**PROBLEM REQUIREMENTS**
Go through the data and copy every line in which "label" appears.
SUPPLIED RECORDS below:
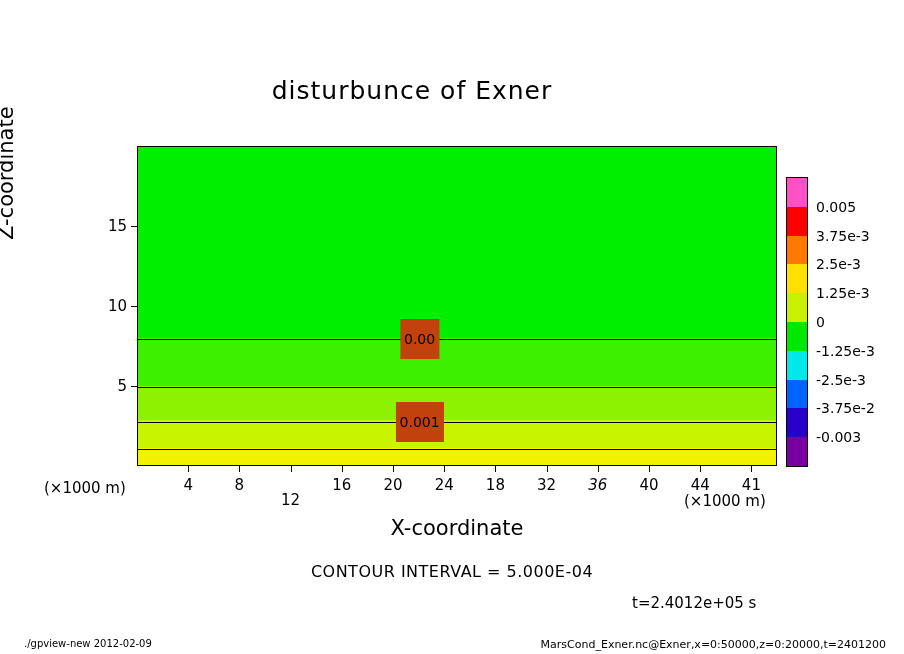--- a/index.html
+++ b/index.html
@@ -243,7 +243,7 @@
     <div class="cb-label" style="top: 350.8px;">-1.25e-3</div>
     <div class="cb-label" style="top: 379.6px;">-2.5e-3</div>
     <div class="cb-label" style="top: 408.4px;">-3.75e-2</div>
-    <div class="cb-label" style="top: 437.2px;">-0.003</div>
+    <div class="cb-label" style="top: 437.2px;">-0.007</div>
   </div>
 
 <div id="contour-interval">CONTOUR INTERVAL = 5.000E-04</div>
End of SUPPLIED RECORDS.
**YOUR RESPONSE**
     <div class="cb-label" style="top: 350.8px;">-1.25e-3</div>
     <div class="cb-label" style="top: 379.6px;">-2.5e-3</div>
     <div class="cb-label" style="top: 408.4px;">-3.75e-2</div>
-    <div class="cb-label" style="top: 437.2px;">-0.003</div>
+    <div class="cb-label" style="top: 437.2px;">-0.007</div>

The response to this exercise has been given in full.